* **SOURCE INFORMATION**
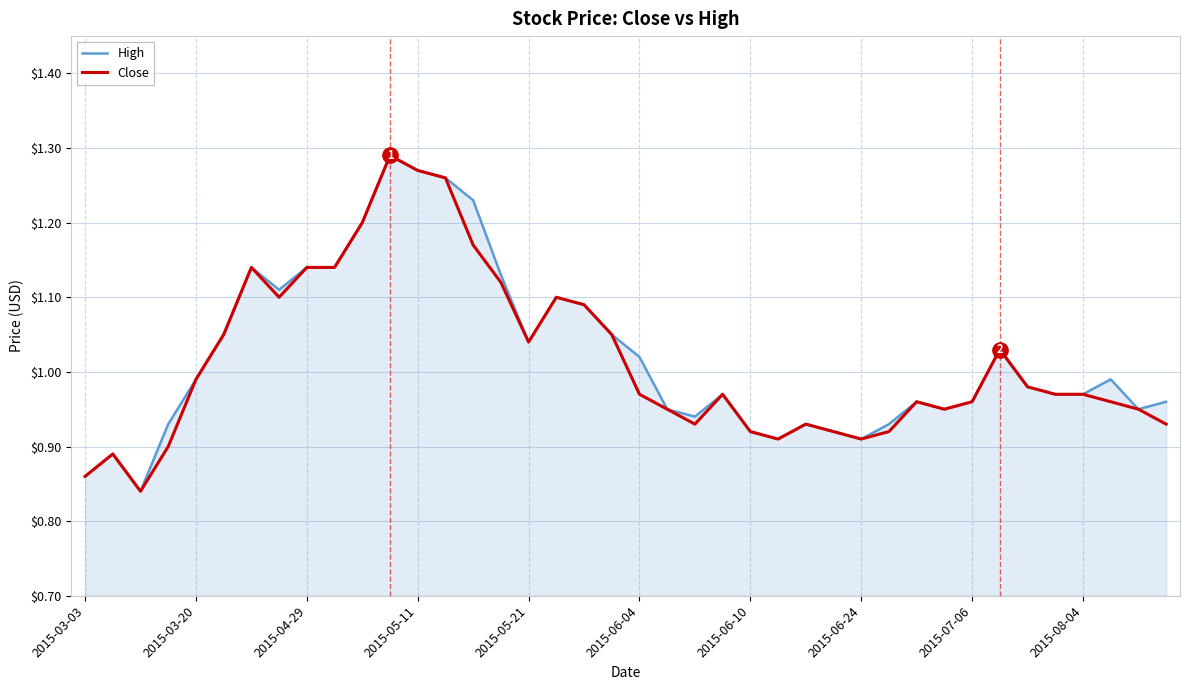

What is the difference between the maximum and minimum values in the High series?

0.5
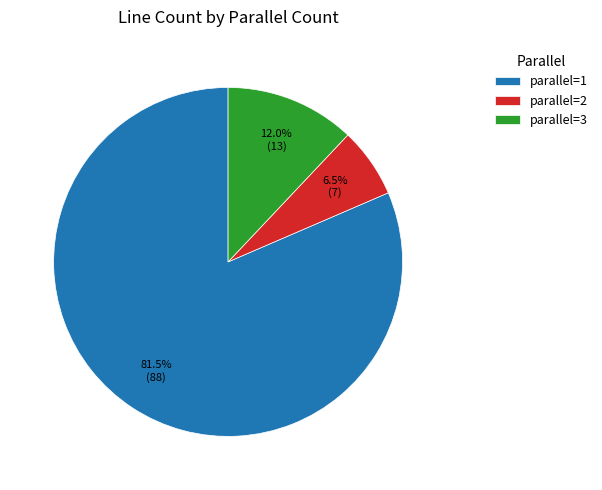

Approximately how many times larger is the value at parallel=2 compared to parallel=3?

0.5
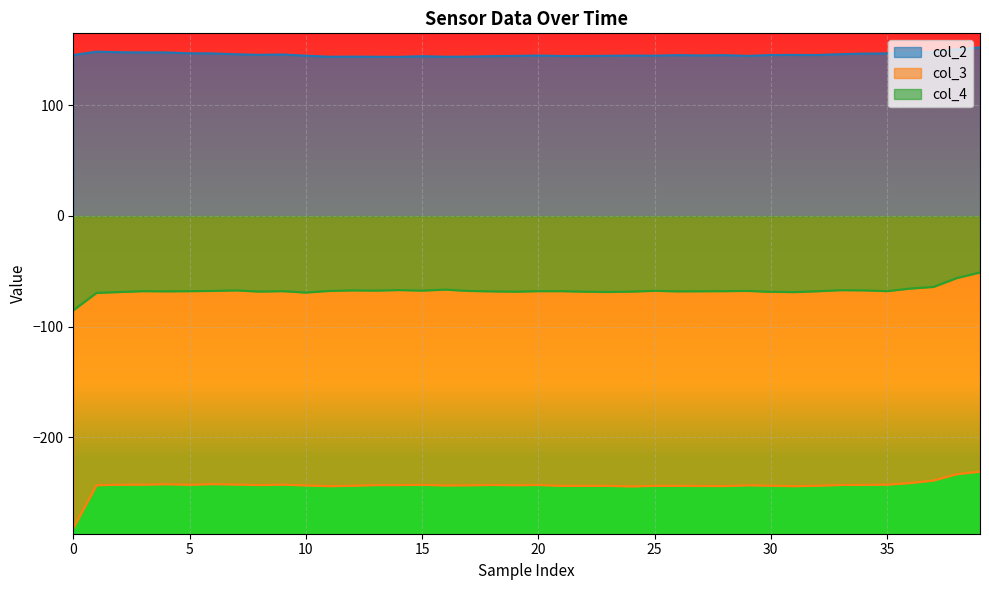

What is the spread (max minus min) of values at 31?

389.6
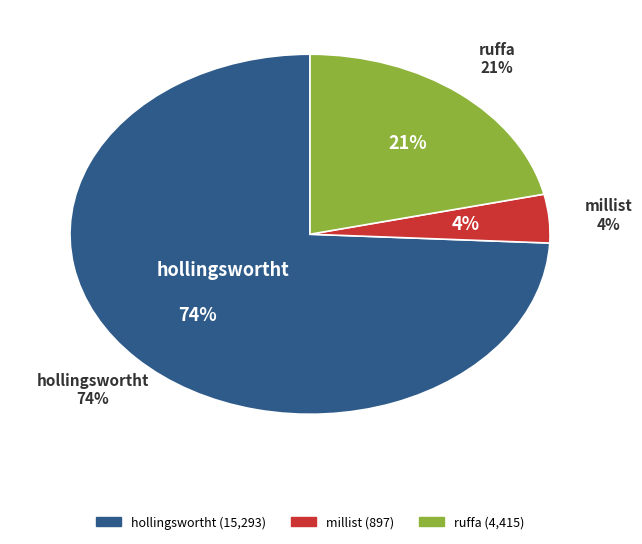

To the nearest percent, what is the difference between the largest and smallest slice percentages?

70%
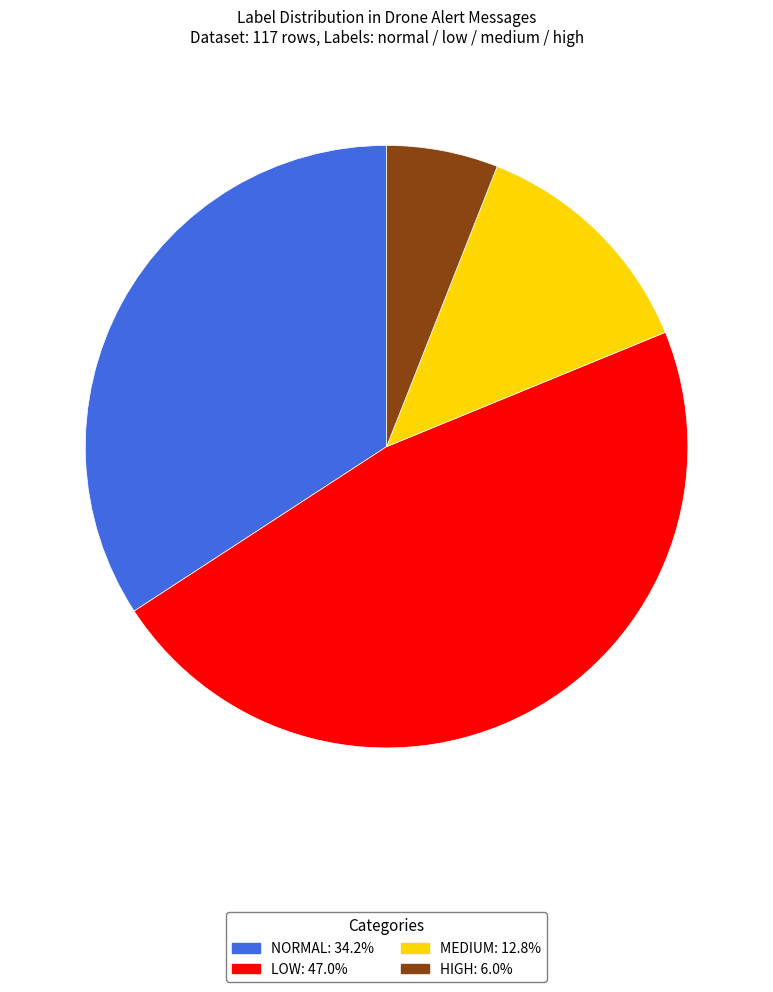

What is the ratio of the value at MEDIUM: 12.8% to the value at LOW: 47.0%?

0.3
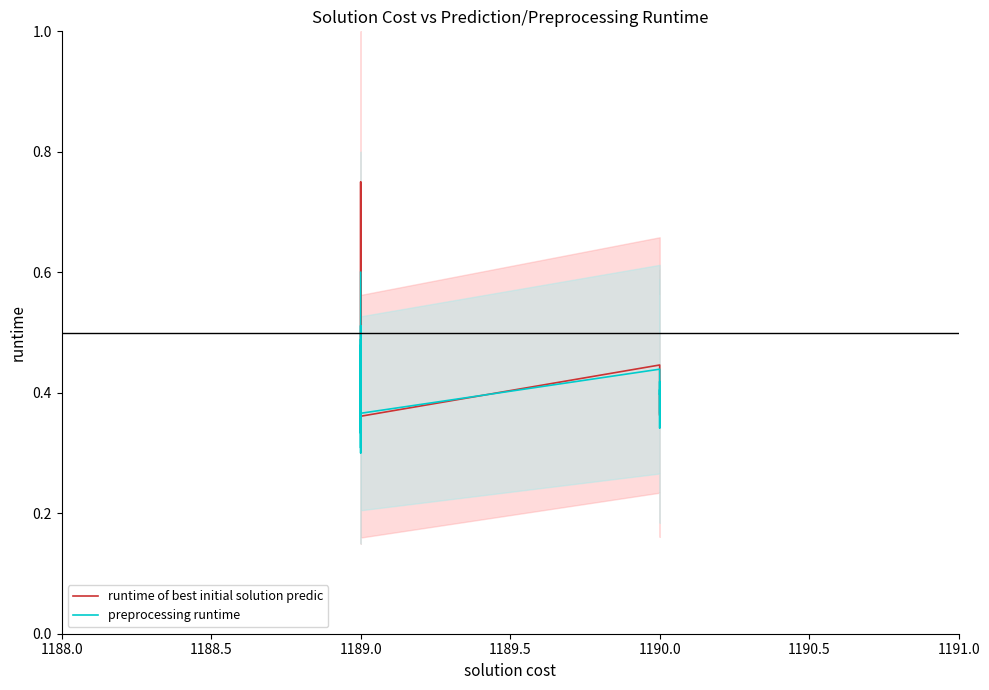

Which series has the largest total across all categories?

preprocessing runtime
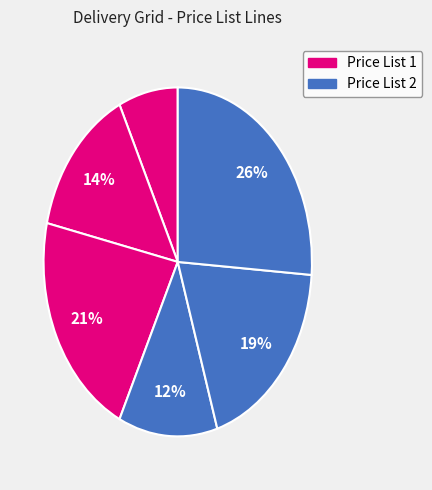

How many slices are in this pie chart?

6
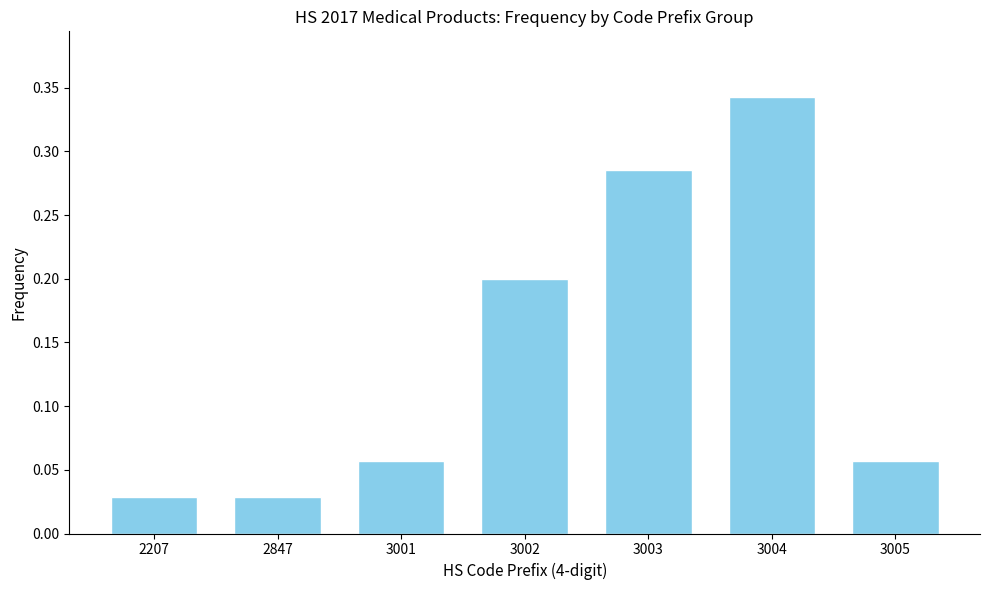

What is the sum of all values?

1.0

* **ASSIGNMENT**
Copy out the material above word for word, every line of it from start to finish. Leave out the pictures.

* **WRITTEN SOLUTION**
What is the difference between the maximum and minimum values in the High series?

0.5

Approximately how many times larger is the value at parallel=2 compared to parallel=3?

0.5

What is the spread (max minus min) of values at 31?

389.6

To the nearest percent, what is the difference between the largest and smallest slice percentages?

70%

What is the ratio of the value at MEDIUM: 12.8% to the value at LOW: 47.0%?

0.3

Which series has the largest total across all categories?

preprocessing runtime

How many slices are in this pie chart?

6

What is the sum of all values?

1.0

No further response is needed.